When Mr Chaffanbrass left the prison he walked back with Mr Wickerby to the attorney’s chambers in Hatton Garden, and he lingered for awhile on the Viaduct expressing his opinion of his client. “He’s not a bad fellow, Wickerby.”

“A very good sort of fellow, Mr Chaffanbrass.”

“I never did — and I never will — express an opinion of my own as to the guilt or innocence of a client till after the trial is over. But I have sometimes felt as though I would give the blood out of my veins to save a man.
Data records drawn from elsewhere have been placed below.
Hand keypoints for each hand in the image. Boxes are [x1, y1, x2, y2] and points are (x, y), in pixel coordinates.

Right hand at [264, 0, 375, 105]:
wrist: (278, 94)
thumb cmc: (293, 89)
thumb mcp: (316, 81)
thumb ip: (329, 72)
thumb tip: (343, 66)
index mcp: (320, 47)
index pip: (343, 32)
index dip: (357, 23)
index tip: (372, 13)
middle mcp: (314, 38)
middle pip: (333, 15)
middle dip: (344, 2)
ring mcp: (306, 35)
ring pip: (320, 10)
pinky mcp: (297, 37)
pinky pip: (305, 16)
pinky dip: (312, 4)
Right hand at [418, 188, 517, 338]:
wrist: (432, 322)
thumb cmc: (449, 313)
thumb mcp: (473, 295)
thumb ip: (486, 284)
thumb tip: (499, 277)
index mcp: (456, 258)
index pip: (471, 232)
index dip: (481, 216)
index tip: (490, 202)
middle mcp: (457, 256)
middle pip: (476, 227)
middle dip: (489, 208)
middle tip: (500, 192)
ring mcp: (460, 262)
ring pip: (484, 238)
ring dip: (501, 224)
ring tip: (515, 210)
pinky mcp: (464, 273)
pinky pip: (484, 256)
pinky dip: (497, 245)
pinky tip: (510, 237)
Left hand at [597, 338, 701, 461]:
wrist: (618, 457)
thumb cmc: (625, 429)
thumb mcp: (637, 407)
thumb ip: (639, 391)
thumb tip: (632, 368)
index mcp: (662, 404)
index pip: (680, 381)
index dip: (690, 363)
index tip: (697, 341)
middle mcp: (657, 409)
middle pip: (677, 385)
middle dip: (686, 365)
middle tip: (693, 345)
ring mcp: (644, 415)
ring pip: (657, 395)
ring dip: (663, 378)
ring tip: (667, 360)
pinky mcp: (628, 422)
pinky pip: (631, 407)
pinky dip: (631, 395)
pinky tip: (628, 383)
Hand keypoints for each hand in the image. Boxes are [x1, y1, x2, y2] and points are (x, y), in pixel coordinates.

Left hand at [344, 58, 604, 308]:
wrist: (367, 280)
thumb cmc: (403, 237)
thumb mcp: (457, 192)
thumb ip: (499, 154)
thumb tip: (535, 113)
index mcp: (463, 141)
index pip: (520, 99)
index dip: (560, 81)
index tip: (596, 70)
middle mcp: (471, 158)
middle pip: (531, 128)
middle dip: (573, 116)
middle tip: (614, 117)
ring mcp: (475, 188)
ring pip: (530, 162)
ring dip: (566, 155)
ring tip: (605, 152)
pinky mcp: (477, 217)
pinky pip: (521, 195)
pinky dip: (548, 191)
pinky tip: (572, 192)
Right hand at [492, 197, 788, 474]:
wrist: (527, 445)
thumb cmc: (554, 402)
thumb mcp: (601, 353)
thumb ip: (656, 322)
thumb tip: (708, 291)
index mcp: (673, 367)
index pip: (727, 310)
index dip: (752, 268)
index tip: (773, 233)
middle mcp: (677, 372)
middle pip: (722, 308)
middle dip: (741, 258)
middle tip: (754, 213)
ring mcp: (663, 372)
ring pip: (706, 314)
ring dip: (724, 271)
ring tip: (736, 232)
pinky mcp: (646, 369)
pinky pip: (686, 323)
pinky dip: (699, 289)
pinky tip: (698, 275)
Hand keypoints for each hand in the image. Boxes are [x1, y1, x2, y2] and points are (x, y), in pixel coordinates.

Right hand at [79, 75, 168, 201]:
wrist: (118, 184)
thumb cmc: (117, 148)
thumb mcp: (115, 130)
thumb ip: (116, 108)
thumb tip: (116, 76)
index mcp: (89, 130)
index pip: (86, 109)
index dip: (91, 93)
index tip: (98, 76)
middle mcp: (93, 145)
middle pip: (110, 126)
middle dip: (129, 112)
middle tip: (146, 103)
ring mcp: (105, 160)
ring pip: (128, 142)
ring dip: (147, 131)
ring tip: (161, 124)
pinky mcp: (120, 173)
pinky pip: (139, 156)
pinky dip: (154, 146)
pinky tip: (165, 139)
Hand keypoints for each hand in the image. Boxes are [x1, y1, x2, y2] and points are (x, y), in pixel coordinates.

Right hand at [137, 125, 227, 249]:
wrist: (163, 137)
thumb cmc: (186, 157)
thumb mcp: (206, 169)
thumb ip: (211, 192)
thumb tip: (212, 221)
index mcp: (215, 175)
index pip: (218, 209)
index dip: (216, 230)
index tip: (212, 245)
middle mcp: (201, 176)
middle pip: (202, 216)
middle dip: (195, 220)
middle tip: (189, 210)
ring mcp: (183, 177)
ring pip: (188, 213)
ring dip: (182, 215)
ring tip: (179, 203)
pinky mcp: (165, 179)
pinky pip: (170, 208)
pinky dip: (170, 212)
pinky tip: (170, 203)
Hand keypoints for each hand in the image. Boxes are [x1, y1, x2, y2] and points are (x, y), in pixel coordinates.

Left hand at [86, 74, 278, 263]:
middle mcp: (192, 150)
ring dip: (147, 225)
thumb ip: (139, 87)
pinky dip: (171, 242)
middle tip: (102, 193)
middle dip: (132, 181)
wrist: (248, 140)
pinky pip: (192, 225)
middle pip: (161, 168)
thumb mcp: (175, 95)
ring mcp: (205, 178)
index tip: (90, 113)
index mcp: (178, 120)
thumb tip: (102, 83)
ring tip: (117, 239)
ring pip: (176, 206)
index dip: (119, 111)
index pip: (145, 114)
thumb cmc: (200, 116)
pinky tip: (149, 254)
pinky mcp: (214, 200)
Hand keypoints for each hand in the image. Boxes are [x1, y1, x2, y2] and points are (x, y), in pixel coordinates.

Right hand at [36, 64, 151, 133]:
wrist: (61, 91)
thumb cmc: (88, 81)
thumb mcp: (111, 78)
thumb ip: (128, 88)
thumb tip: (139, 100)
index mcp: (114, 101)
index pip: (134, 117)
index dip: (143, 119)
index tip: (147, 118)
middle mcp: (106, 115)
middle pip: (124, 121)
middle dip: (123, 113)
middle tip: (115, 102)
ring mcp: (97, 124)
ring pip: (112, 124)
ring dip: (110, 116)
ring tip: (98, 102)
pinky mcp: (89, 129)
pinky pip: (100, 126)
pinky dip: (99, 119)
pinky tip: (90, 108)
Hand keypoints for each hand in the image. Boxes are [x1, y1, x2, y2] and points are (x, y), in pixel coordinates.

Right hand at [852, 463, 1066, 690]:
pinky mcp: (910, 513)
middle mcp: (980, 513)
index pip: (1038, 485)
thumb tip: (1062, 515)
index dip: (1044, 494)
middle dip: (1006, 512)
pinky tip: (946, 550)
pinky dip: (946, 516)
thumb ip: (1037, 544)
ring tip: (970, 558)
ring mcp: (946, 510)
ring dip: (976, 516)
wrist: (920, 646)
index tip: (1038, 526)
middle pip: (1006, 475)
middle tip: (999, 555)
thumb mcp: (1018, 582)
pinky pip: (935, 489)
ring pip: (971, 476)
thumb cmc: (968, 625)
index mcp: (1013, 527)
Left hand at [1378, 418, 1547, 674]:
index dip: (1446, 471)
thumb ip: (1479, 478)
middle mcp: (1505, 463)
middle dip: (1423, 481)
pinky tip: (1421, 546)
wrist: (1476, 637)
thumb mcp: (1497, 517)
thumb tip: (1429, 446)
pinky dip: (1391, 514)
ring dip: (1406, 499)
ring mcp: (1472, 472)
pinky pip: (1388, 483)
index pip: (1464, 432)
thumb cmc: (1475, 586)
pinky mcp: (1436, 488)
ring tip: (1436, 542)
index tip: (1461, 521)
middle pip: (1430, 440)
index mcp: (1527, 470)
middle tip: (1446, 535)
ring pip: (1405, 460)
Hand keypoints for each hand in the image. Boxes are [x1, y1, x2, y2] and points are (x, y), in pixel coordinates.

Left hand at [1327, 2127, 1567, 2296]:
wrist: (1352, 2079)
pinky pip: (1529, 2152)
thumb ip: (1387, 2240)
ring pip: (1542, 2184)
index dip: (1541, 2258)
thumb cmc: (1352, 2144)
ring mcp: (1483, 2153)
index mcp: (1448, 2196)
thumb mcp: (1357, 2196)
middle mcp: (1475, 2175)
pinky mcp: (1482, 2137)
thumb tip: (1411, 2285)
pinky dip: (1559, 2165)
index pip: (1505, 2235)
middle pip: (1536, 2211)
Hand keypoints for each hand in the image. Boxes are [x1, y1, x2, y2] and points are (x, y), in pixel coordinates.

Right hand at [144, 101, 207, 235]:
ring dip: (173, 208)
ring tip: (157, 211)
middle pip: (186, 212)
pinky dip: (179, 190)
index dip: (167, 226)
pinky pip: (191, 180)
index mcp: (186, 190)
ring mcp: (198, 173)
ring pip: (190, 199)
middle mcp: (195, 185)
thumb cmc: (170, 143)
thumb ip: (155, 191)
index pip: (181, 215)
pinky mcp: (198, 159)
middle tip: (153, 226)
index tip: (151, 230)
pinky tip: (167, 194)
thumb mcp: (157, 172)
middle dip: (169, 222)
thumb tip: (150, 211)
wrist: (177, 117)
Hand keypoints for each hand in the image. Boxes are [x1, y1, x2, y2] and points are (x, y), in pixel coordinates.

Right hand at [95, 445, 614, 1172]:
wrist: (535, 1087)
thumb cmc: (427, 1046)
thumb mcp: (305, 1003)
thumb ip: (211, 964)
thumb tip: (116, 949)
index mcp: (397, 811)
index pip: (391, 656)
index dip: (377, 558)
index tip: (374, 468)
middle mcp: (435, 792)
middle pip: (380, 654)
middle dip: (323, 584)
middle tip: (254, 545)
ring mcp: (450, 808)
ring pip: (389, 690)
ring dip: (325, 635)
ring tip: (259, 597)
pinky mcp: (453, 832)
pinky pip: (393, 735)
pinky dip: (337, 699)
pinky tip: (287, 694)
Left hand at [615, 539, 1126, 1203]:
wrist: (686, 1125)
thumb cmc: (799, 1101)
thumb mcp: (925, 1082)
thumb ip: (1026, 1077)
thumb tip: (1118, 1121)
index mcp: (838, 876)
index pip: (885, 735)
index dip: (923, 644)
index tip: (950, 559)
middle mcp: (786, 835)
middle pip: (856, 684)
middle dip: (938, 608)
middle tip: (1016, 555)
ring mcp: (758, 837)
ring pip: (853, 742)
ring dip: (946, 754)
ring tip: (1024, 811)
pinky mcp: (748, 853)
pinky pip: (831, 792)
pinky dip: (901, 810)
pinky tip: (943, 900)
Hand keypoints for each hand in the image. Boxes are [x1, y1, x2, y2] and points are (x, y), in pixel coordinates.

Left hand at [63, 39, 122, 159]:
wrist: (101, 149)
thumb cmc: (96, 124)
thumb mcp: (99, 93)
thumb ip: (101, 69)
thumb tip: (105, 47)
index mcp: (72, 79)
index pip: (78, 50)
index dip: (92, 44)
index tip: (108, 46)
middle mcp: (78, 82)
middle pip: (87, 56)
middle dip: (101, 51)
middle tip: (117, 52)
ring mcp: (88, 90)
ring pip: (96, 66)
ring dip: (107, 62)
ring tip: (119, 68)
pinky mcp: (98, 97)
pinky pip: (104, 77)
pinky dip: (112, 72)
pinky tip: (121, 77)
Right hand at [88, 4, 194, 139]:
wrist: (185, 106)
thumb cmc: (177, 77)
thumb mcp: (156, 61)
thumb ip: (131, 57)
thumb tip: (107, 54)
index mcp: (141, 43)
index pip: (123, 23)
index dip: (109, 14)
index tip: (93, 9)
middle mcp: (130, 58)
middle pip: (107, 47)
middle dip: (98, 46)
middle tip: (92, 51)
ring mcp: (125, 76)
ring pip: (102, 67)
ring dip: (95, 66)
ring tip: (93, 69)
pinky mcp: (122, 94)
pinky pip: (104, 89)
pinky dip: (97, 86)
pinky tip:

I never felt in that way more strongly than I do now.”

“It’ll make me very unhappy, I know, if it goes against him,” said Mr Wickerby.

“People think that the special branch of the profession into which I have chanced to fall is a very low one — and I do not know whether, if the world were before me again, I would allow myself to drift into an exclusive practice in criminal courts.”

“Yours has been a very useful life, Mr Chaffanbrass.”

“But I often feel”, continued the barrister, paying no attention to the attorney’s last remark, “that my work touches the heart more nearly than does that of gentlemen who have to deal with matters of property and of high social claims. People think I am savage — savage to witnesses.”

“You can frighten a witness, Mr Chaffanbrass.”

“It’s just the trick of the trade that you learn, as a girl learns the notes of her piano. There’s nothing in it. You forget it all the next hour. But when a man has been hung whom you have striven to save, you do remember that. Good-morning, Mr Wickerby. I’ll be there a little before ten. Perhaps you may have to speak to me.”